Savez-vous où se trouve Kano ? Regardez la carte du Nigeria en Afrique de l’Ouest. Nous sommes en 1963. En automne. Mais qui, dans ce climat de chaleur éternelle, à la frontière du désert du Sahara, peut dire si c’est l’automne ou le printemps ? Seuls les vautours tournoient au-dessus, se posent sur les toits bas et couverts de chaume, attendant le moment de descendre dans la cour pour un morceau de viande abandonné. L’avion ne part que dans trois jours. Et je dois encore faire ma tournée sur le marché de cette ville musulmane, où tout le monde sauf moi se prosterne lorsqu’un de leurs chefs passe en robe flottante sur un cheval noir. Le soleil est caché par des nuages ​​de sable venant du Sahara, limitant la vision à quelques mètres. Il est encore tôt dans l’après-midi et soudain je me souviens. D.ieu du Ciel ! C’est Yom Kippour. Comment ai-je pu me retrouver coincé dans cet endroit abandonné ? Pourquoi n’ai-je pas attendu une semaine de plus avant de faire ma tournée pour vendre ces pneus ? J’avais complètement oublié. J’étais là, à l’auberge coloniale, en train de regarder le ventilateur au plafond tourner en rond ; en pensant à l’expiation...

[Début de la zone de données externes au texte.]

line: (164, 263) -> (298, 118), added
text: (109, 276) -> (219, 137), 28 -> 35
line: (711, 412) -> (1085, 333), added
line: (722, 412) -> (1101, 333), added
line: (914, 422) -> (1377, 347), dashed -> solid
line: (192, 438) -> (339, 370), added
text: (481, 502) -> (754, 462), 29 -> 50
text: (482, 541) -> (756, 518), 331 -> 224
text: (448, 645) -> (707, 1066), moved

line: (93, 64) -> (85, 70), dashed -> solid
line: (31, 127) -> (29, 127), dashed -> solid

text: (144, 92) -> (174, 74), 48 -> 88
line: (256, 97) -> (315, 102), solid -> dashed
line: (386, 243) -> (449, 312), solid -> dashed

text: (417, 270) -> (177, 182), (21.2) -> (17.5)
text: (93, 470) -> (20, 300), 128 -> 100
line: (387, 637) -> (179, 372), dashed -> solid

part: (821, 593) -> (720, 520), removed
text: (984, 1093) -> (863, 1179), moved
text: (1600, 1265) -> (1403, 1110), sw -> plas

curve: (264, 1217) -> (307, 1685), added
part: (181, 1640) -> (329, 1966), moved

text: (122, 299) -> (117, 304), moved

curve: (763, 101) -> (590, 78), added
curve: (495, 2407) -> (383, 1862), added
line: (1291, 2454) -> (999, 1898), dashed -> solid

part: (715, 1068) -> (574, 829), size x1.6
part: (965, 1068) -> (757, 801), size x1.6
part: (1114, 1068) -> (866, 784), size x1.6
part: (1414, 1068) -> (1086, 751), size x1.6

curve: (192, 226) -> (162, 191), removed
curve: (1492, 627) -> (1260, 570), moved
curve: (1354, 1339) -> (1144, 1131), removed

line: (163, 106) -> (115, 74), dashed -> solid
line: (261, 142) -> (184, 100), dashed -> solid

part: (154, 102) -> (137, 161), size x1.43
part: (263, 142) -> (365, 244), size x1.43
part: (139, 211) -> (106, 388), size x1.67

Je me suis levé, je suis entré dans le bureau du responsable britannique et lui ai demandé : « Mr. Walker, pouvez-vous me dire s’il y a des Juifs à Kano ? »

– Des Juifs ?

– Oui, sir, des Juifs.

– Eh bien, laissez-moi voir. Il y a Mr. Rokach, mais il ne veut pas que quiconque sache qu’il est juif. Ensuite, il y a Mr. Sidki, mais pour quelque raison, son magasin est fermé aujourd’hui.

– Où habite Mr. Sidki ?

– Il vit au-dessus de son magasin.

– Pouvez-vous me dire où se trouve son magasin ?

– Bien sûr, sir. Descendez la rue principale et vous trouverez la maison au deuxième coin à votre droite. C’est la seule maison à deux étages de la rue. Vous ne pouvez pas la manquer.

J’ai commencé à marcher. Le sable m’a volé au visage. Je distinguai à peine les gens dans la rue, mais j’ai fini par atteindre la maison. Les volets du magasin étaient baissés. Tout était fermé et calme. J’ai commencé à taper sur les volets avec mon poing, et tout à coup une fenêtre du premier étage s’est ouverte.

– Qui est là ?, a demandé un homme d’en haut.

Chalom aleikhem, ai-je dit.

Aleikhem Chalom, baroukh haba. Montez les escaliers derrière le bâtiment. Nous vous attendons tous.

Je n’ai pas compris. Ils m’attendaient tous ? Je n’avais jamais rencontré cet homme. Jusqu’à il y a une heure, je ne savais pas qu’il y avait des Juifs à Kano. Qu’est-ce qui l’avait fait dire ça ? Lentement, perdu dans mes pensées, je montai les escaliers. Quand ils ont ouvert la porte, j’ai vu neuf hommes avec des tallitoth (châles de prière) sur leurs épaules, tous me saluant de « baroukh haba », bienvenue.

Maintenant je savais pourquoi ils m’attendaient tous. J’étais le dixième homme qui complétait le minyane, le quorum de prière.